* _Excerto do texto_:
--------------------
A intervenção valvular percutânea
O que parecia impossível tornou-se o novo normal. A implantação percutânea de prótese valvular aórtica - a TAVI, substituiu a cirurgia cardíaca como primeira resposta nos doentes idosos, o grupo onde a estenose aórtica tem maior prevalência.4 A TAVI evita a esternotomia, não necessita de anestesia geral, permite internamentos de curta duração e uma recuperação rápida da atividade diária, pelo que a sua indicação facilmente extravasou o grupo inicial dos doentes inoperáveis. É provável que a evolução tecnológica das próteses percutâneas, e um melhor conhecimento sobre a sua durabilidade, permitam uma progressiva diminuição do limiar etário.
As válvulas auriculoventriculares, a mitral e a tricúspide, são anatomicamente mais complexas e o desenvolvimento das suas respetivas próteses percutâneas tem conhecido dificuldades. Contudo, poucos têm dúvidas que as soluções que estão a surgir não sejam já passos sólidos para que estas sejam uma realidade na prática clínica da próxima década. O que já faz parte do nosso arsenal terapêutico para o tratamento da insuficiência mitral e da insuficiência tricúspide, é a chamada terapêutica edge-to-edge, onde através de um sistema de entrega percutâneo são implantados dispositivos, semelhantes a clips, que aproximam os folhetos valvulares e diminuem o orifício regurgitante. Em doentes com insuficiência mitral funcional o estudo COAPT mostrou mesmo uma maior sobrevida nos doentes tratados com Mitraclip.5 Parte do foco da investigação atual está na correta seleção dos doentes, de forma a otimizar o impacto da intervenção.
Um papel na prevenção do avc
Uma das causas de acidente vascular cerebral (AVC) do jovem é a embolia paradoxal através do foramen ovale patente (FOP). O encerramento percutâneo desta comunicação interauricular previne a recorrência de novos eventos, e a evidência clínica mais recente estabeleceu de forma clara uma relação risco/benefício favorável ao procedimento em doentes selecionados.6
Esta é uma intervenção cuja referenciação tem crescido, e embora seja relativamente simples, tem o desafio de obrigar a uma execução com elevada proficiência e que garanta uma quase ausência de complicações graves nesta população de doentes jovens.
--------------------
* _Dados apresentados_:
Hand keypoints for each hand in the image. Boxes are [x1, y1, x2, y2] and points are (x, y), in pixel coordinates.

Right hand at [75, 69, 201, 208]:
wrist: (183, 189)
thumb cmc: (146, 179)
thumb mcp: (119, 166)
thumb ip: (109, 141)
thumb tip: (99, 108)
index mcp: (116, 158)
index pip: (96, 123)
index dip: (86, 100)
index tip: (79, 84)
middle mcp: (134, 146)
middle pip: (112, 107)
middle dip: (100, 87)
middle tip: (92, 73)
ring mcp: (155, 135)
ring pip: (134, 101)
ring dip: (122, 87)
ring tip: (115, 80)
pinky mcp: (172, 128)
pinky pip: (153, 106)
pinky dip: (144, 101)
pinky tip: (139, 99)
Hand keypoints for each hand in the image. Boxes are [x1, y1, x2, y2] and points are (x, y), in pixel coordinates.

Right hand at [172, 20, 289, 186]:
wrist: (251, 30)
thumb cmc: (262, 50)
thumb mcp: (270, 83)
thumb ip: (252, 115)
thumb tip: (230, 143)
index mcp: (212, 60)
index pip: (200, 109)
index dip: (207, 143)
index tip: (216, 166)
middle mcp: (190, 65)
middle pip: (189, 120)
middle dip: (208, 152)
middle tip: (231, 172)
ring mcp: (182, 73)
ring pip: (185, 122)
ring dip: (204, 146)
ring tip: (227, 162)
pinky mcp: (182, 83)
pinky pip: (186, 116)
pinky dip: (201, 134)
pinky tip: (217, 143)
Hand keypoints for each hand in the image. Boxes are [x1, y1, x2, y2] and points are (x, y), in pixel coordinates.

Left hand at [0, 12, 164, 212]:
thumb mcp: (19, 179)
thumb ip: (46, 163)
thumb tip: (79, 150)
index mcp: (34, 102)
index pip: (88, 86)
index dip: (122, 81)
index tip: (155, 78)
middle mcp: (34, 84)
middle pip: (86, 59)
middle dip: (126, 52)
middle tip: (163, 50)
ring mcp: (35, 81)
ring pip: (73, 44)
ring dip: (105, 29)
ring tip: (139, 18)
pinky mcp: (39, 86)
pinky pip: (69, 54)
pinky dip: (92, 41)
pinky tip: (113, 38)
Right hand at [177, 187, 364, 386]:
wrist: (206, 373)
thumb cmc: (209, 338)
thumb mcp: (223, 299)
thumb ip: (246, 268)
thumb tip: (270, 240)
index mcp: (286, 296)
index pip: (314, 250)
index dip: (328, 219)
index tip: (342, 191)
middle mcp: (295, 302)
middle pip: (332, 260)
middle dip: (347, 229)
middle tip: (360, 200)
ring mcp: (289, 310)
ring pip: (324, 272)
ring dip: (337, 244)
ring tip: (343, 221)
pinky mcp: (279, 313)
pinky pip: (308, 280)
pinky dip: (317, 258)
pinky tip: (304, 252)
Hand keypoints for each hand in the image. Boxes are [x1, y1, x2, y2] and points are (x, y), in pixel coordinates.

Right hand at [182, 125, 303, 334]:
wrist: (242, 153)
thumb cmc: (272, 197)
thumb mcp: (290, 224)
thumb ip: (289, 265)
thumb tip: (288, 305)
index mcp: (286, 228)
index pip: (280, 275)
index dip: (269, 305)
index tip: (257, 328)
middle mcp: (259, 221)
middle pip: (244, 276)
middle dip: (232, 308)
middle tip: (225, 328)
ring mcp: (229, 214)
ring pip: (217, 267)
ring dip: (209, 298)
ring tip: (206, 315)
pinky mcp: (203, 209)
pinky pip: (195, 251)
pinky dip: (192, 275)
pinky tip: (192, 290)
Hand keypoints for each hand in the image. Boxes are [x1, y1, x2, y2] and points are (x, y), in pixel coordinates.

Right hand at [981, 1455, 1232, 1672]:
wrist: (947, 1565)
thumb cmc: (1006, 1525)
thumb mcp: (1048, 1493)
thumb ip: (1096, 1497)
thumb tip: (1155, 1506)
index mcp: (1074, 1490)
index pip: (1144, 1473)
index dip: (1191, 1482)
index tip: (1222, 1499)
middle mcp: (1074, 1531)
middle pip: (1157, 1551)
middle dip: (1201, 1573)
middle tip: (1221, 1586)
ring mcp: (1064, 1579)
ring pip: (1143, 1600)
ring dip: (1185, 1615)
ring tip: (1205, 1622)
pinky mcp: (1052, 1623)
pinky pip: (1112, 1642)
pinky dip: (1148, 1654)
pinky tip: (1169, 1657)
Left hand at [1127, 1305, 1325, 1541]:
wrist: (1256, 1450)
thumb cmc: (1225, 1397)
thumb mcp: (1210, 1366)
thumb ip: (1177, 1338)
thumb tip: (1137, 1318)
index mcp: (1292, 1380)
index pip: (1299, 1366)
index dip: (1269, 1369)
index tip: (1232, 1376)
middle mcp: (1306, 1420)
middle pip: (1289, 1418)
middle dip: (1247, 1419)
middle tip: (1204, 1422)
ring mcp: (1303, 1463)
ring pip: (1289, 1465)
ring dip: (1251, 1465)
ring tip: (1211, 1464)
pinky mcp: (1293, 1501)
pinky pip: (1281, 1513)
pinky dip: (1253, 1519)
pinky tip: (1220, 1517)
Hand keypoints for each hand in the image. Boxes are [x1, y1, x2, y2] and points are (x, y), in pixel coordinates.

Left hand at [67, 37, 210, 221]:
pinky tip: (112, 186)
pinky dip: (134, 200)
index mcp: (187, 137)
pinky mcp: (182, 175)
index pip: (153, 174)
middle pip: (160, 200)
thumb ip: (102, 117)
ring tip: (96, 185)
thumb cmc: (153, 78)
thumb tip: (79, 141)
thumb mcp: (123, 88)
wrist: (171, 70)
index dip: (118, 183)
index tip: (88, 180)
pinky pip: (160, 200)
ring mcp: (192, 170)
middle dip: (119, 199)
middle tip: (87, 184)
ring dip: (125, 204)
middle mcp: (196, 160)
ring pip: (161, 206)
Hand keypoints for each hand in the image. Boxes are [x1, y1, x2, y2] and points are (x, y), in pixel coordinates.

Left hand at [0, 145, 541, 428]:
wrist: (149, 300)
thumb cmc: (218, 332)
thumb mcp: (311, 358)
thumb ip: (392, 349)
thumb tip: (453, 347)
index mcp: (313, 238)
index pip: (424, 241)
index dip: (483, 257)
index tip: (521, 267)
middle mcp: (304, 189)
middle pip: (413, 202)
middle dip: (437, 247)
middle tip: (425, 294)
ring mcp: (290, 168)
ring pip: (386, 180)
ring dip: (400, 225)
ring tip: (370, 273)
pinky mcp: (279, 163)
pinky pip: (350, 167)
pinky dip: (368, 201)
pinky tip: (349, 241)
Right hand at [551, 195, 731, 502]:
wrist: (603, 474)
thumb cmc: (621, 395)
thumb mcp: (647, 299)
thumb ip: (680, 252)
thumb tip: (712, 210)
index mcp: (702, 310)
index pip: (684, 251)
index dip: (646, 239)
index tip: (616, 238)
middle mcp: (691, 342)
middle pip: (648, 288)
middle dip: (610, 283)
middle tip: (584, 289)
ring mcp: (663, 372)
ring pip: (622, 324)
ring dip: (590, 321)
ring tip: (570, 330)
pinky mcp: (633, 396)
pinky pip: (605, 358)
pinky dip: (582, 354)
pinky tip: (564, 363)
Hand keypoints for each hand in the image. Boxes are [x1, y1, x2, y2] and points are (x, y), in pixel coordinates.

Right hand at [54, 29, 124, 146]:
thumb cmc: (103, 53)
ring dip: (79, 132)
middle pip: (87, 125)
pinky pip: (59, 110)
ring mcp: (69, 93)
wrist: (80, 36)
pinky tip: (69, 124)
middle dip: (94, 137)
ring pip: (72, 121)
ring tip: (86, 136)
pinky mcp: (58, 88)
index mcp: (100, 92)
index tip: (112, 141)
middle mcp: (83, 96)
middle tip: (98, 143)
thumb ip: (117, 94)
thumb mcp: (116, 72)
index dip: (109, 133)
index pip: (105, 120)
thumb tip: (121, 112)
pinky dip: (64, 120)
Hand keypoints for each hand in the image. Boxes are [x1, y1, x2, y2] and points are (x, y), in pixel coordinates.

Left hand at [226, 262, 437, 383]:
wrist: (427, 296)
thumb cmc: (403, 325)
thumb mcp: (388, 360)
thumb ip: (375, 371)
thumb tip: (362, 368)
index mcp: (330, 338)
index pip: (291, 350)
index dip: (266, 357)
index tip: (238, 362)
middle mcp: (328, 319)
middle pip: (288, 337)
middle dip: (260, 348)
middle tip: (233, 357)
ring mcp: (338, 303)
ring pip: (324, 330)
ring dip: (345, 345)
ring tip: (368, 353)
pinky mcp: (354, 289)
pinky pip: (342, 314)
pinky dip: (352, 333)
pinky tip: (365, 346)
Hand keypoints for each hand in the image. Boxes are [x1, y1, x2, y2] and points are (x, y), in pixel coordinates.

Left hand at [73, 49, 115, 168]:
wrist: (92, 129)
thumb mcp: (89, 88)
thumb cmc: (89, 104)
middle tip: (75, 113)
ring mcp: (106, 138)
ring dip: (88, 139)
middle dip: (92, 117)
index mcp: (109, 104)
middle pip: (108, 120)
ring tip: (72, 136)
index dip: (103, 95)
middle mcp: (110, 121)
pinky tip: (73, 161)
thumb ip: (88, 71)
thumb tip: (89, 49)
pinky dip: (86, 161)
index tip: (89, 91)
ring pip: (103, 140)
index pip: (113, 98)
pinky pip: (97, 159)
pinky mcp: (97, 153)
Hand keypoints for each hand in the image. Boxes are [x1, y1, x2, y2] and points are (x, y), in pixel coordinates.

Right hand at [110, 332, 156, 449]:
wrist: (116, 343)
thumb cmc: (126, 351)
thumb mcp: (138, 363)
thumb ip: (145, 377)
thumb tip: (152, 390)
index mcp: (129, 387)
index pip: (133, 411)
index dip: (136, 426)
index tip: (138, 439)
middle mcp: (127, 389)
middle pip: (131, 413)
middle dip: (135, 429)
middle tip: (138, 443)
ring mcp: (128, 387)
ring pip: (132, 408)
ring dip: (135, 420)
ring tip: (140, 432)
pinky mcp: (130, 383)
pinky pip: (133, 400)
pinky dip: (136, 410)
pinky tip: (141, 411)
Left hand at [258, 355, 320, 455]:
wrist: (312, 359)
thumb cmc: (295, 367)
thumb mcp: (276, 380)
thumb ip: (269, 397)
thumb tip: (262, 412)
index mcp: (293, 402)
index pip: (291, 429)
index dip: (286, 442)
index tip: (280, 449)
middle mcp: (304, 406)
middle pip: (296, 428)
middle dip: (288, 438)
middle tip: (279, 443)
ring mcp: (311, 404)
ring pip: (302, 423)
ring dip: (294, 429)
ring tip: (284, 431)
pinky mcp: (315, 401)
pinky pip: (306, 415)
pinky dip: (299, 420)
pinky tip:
--------------------
* _Instruções_: No excerto sobre intervenção cardíaca percutânea, que estudo mostrou maior sobrevida nos doentes com insuficiência mitral funcional tratados com Mitraclip?

* _A sua resposta_: O estudo COAPT.